INSTRUÇÕES:
1/ Responda com base no texto sobre chacinas nos EUA:
(a) Segundo o levantamento do The New York Times, quantas chacinas houve nos EUA entre 1998 e 2019?
(b) Em que tipo de lugar e em que cidade o jovem de 18 anos abriu fogo no dia 14 de maio?
(c) O que o autor do massacre de Uvalde fez com a avó?
2/ Retome o texto sobre chacinas nos EUA e escreva a continuação logo após a última frase.

TEXTO DE APOIO:

--*--

Os EUA têm mais chacinas do que a soma de todos os
outros países desenvolvidos. Entre 1998 e 2019, foram
101 nos EUA, 8 na França, 5 na Alemanha, 4 no
Canadá, 3 na Finlândia; 2 na Bélgica, na República
Checa, Itália, Holanda e Suíça; 1 na Austrália, Áustria,
Croácia, Lituânia, Nova Zelândia, Noruega, Eslováquia
e Reino Unido, segundo levantamento do The New York
Times de casos em que quatro ou mais pessoas foram
mortas.
O massacre do Texas teve o maior número de mortos
desde a chacina de 20 crianças e 6 funcionários na
escola primária de Sandy Hook, em Connecticut, em
- De lá para cá, foram registrados 900 incidentes
com tiros em escolas - média de 8 episódios por mês.
No dia 14 de maio, outro jovem de 18 anos abriu fogo
em um supermercado de Buffalo, Nova York, e matou
10 negros. O assassino acredita em uma teoria
conspirativa segundo a qual os não brancos querem
tomar o lugar dos brancos no Ocidente. Já os autores
dos massacres de Sandy Hook e de Uvalde exibiam
sinais de traumas infantis. O primeiro matou a mãe
antes do ataque e o segundo feriu gravemente a avó a
tiros.

--*--

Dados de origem
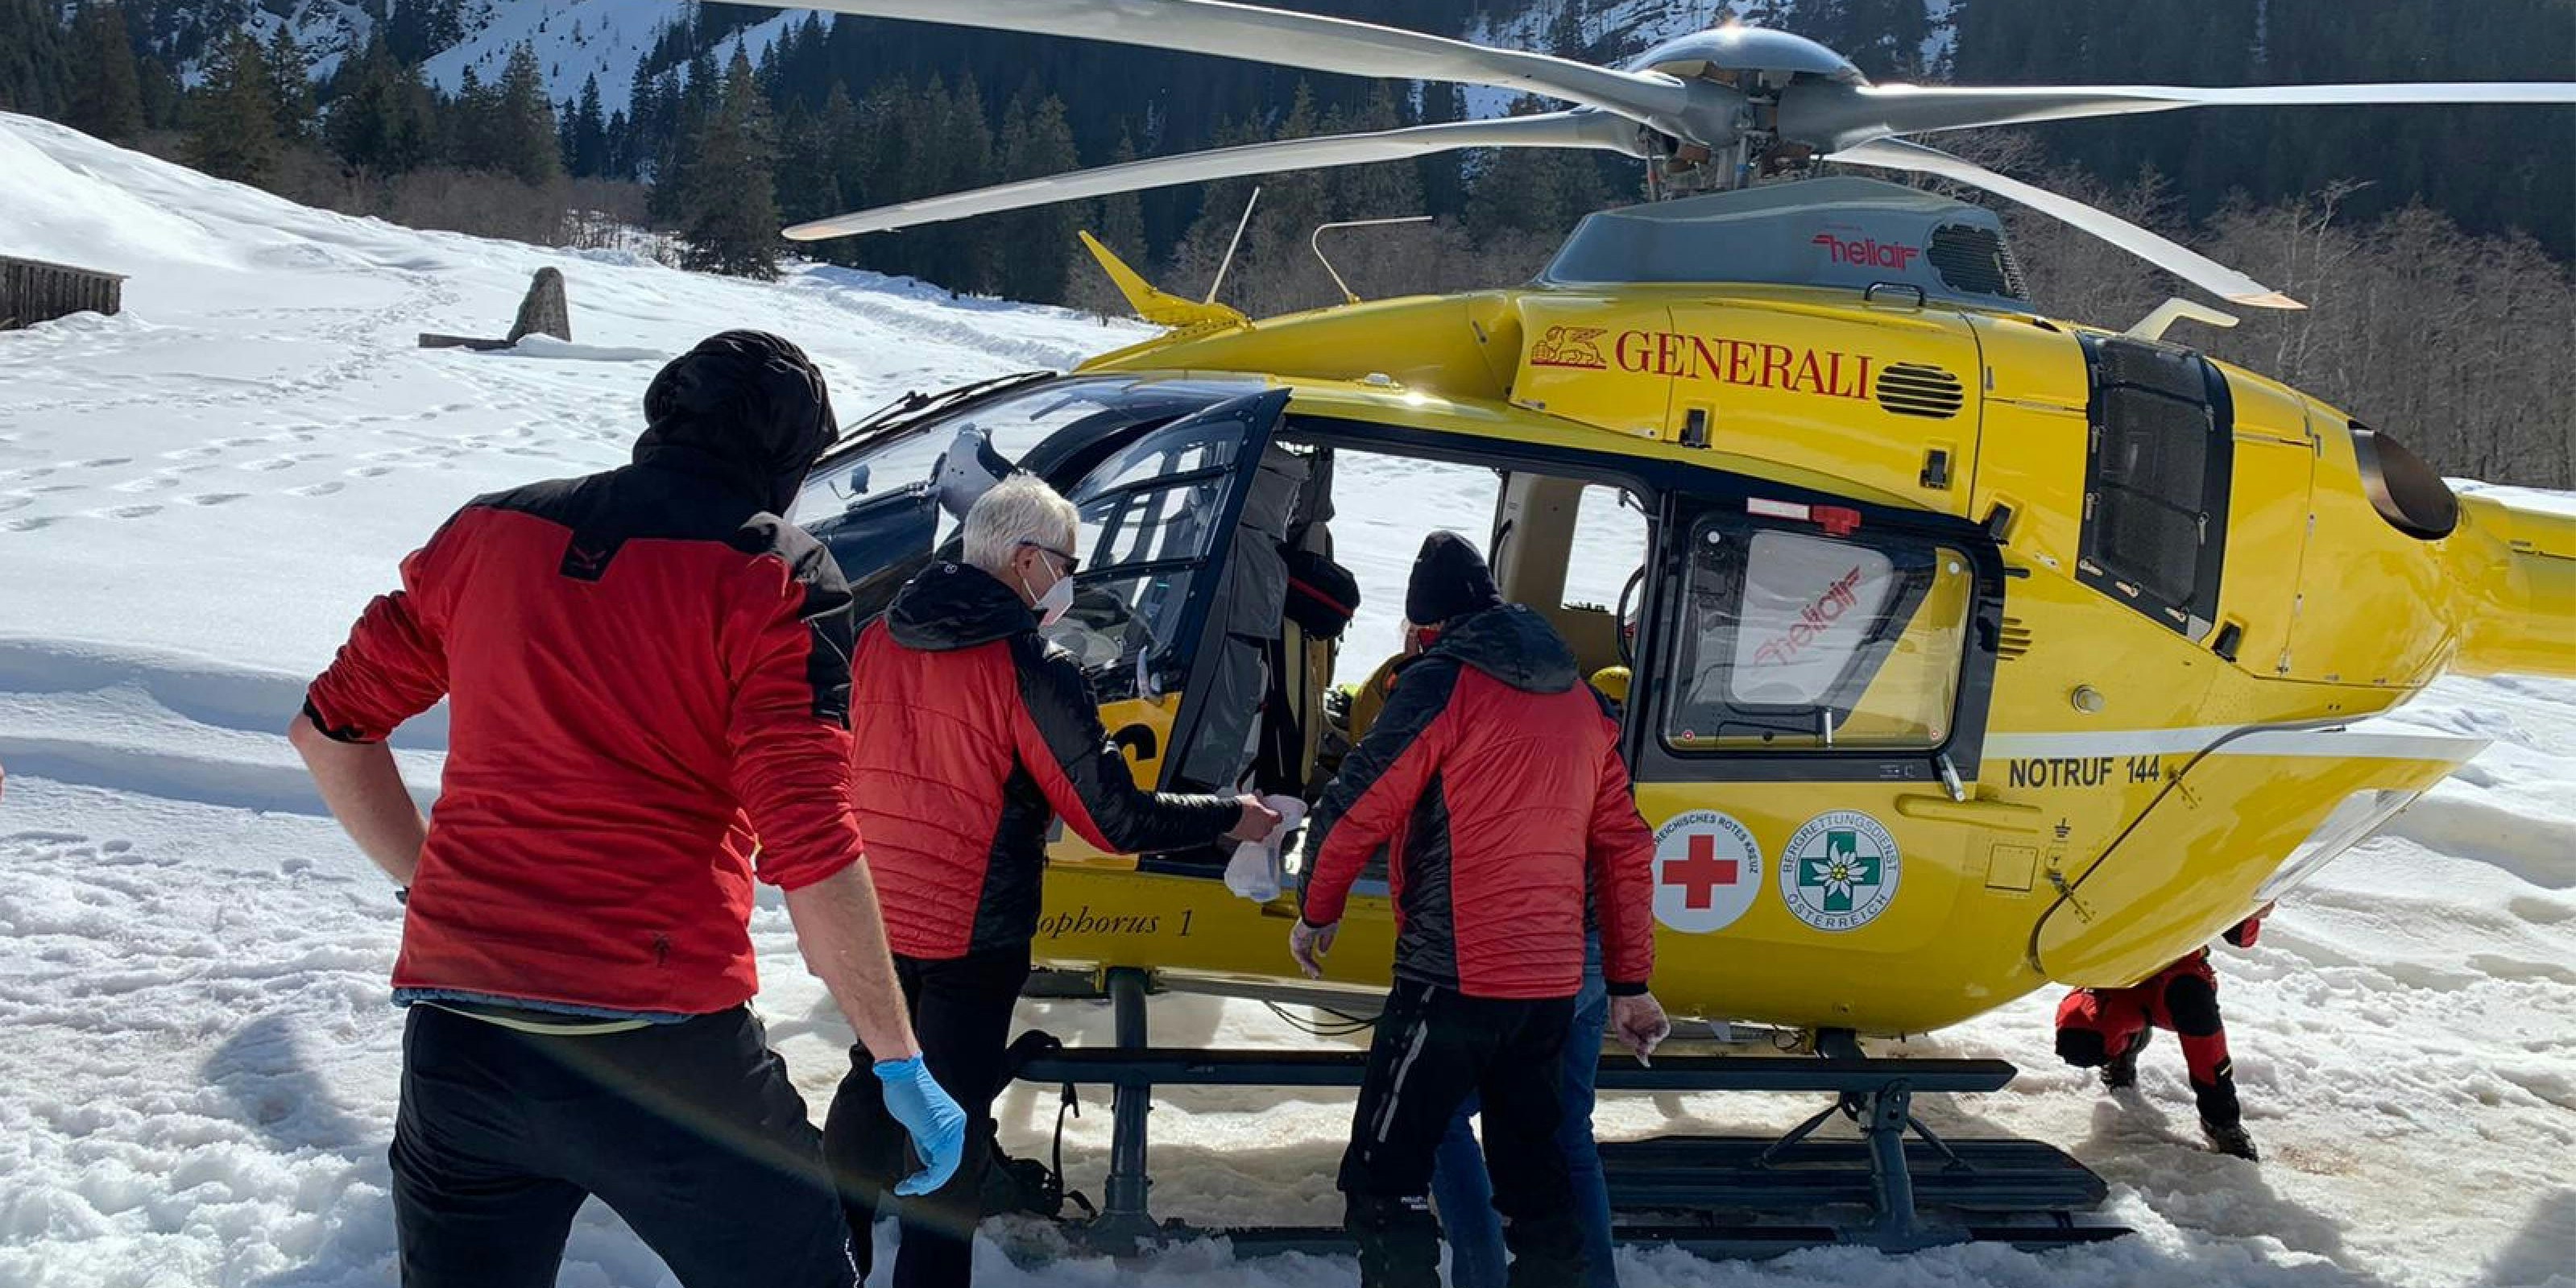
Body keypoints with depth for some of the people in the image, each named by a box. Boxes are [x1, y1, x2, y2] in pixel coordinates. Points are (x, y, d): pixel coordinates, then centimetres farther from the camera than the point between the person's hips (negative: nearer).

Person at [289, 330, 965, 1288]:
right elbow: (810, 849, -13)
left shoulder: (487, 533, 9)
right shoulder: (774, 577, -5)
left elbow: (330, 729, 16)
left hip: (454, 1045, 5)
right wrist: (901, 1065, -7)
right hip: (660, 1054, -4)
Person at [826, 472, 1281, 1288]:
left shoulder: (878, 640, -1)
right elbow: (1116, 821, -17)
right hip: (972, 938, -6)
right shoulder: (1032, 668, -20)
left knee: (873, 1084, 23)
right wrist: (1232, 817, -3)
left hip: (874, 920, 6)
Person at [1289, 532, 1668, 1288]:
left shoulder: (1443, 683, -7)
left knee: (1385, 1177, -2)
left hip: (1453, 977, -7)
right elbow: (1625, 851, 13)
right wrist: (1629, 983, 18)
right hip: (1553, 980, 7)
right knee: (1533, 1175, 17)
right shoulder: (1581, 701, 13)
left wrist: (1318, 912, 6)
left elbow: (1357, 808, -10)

--*--

RESPOSTAS POR TAREFA:
1/
(a) 101.
(b) Em um supermercado de Buffalo, Nova York.
(c) Feriu a avó gravemente a tiros.

2/
As patologias podem variar, mas os criminosos têm algo
em comum: o acesso a armas de grande poder letal. Os
assassinos de Buffalo e de Uvalde estavam protegidos
com coletes e capacetes à prova de bala. Em Buffalo,
um policial disparou contra o assassino mas, por causa
do colete, não conseguiu contê-lo, e foi morto também.
PROTEÇÃO. No mundo todo, traumas psicológicos
podem provocar violência. Mas as consequências
diferem se os agressores têm acesso a uma faca ou a
um fuzil-metralhadora. A causa da violência não é o
acesso às armas. Mas esse acesso multiplica o
sofrimento. Escrevo de Londres, onde a dificuldade de
acesso às armas e o protocolo da polícia de só recorrer
a elas quando necessário resultam em número baixo de
mortes.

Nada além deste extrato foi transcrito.